The latest proposal, the Defined Benefit Security Act, is modeled after the House Education and the Workforce Committee bill. It calls for plans to be fully funded based on assets averaged over no more than three years and liabilities measured against a yield curve that is smoothed over three years, according to the spokesman.
Companies would still be able to use credit balances — excess pension contributions that can be credited toward future contributions, allowing for more flexibility — under the Senate HELP bill. However, a plan funded at less than 80% could not use a credit balance to forgo the entire minimum required contribution for the year. Instead, the company would have to pay either its "normal costs" or 25% of the minimum required contribution, whichever is greater, to "prevent funding holidays and ensure cash is always going into the plan," according to a summary of the approved bill.

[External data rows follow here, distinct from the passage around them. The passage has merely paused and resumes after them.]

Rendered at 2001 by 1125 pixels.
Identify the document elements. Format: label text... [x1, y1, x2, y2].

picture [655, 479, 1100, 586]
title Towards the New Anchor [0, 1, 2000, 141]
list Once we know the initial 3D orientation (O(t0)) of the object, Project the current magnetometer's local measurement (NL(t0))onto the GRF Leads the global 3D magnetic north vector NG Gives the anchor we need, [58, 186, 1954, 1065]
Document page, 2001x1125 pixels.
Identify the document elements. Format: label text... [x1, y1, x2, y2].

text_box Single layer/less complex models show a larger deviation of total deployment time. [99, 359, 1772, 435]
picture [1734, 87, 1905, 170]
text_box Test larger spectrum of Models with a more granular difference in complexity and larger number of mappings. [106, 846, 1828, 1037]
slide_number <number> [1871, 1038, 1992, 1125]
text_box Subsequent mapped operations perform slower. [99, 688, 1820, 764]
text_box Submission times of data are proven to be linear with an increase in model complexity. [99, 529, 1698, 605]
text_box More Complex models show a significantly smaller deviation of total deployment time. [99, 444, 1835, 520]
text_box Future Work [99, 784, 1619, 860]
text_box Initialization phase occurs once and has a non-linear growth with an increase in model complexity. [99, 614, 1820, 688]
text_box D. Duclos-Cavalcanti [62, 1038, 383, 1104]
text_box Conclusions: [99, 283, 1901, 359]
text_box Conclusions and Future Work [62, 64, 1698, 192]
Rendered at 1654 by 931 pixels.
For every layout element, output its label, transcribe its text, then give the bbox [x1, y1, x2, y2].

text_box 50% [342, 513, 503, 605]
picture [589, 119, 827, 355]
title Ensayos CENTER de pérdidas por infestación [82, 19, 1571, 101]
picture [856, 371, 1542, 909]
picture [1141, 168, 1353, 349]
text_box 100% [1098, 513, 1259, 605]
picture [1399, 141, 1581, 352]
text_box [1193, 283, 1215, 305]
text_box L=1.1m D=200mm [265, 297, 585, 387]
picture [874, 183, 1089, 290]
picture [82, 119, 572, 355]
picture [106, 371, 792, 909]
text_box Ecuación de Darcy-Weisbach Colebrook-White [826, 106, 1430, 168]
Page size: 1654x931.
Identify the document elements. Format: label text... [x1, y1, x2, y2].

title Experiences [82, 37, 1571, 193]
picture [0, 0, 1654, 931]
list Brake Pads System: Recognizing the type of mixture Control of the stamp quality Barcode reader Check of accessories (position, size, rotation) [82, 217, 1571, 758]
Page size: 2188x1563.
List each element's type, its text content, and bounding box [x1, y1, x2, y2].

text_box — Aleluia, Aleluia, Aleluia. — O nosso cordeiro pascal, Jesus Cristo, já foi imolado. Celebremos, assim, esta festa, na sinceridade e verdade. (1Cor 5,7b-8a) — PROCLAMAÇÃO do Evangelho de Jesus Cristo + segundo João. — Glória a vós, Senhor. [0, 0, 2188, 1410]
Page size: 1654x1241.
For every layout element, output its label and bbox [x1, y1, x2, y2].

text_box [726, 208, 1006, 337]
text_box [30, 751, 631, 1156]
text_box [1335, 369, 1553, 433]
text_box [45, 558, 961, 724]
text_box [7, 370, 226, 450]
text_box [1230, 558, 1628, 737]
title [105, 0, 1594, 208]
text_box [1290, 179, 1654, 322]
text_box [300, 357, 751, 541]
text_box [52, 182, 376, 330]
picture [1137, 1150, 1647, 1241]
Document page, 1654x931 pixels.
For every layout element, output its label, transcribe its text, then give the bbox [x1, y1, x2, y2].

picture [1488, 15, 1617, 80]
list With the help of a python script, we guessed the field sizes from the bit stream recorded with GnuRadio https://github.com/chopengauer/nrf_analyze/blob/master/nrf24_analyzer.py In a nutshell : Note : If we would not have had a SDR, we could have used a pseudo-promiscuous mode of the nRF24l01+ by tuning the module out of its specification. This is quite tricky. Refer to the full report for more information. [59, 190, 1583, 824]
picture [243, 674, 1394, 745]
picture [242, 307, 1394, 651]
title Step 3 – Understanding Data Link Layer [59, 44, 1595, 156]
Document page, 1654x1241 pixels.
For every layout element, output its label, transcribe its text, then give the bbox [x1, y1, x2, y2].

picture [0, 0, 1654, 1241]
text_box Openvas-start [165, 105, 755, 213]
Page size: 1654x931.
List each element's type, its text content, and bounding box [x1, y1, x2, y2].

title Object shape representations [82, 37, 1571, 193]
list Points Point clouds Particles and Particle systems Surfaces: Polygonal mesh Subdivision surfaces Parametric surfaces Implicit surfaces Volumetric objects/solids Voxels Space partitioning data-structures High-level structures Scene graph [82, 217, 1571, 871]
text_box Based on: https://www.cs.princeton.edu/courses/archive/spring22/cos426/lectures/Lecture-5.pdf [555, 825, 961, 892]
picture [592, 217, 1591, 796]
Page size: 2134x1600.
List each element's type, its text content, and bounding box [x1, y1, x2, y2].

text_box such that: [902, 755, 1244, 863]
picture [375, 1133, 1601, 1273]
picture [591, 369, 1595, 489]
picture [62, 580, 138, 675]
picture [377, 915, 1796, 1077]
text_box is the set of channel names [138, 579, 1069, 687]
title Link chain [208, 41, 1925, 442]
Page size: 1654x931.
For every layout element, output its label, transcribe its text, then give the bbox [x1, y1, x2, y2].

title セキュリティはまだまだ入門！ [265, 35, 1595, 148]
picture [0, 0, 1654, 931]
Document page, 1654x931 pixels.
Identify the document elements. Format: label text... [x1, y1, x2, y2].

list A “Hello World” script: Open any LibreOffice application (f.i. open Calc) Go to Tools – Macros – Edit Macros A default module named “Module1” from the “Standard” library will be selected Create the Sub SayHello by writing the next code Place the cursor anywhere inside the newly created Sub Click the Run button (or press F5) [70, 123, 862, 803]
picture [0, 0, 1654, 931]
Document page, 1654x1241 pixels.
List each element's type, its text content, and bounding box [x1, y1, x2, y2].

A company with a funding level of less than 60% would be considered an "at-risk liability" and would be required to assume all employees would retire at the earliest possible date, taking lump sums and early retirement subsidies, according to the summary. Those plans would be required to freeze new benefit accruals, and the companies would not be able to enhance compensation for top executives until the plan reaches the 60% threshold.
The bill borrows the Senate Finance Committee bill's provision permitting airlines to fund up their shortfalls over more than a decade and asks the Labor and Treasury secretaries and the executive director of the PBGC to give extensions of up to a year to plan sponsors in areas affected by Hurricane Katrina, the summary said.
The two Senate committees' bills must be merged before a bill goes to the Senate floor for a vote, the spokesman said.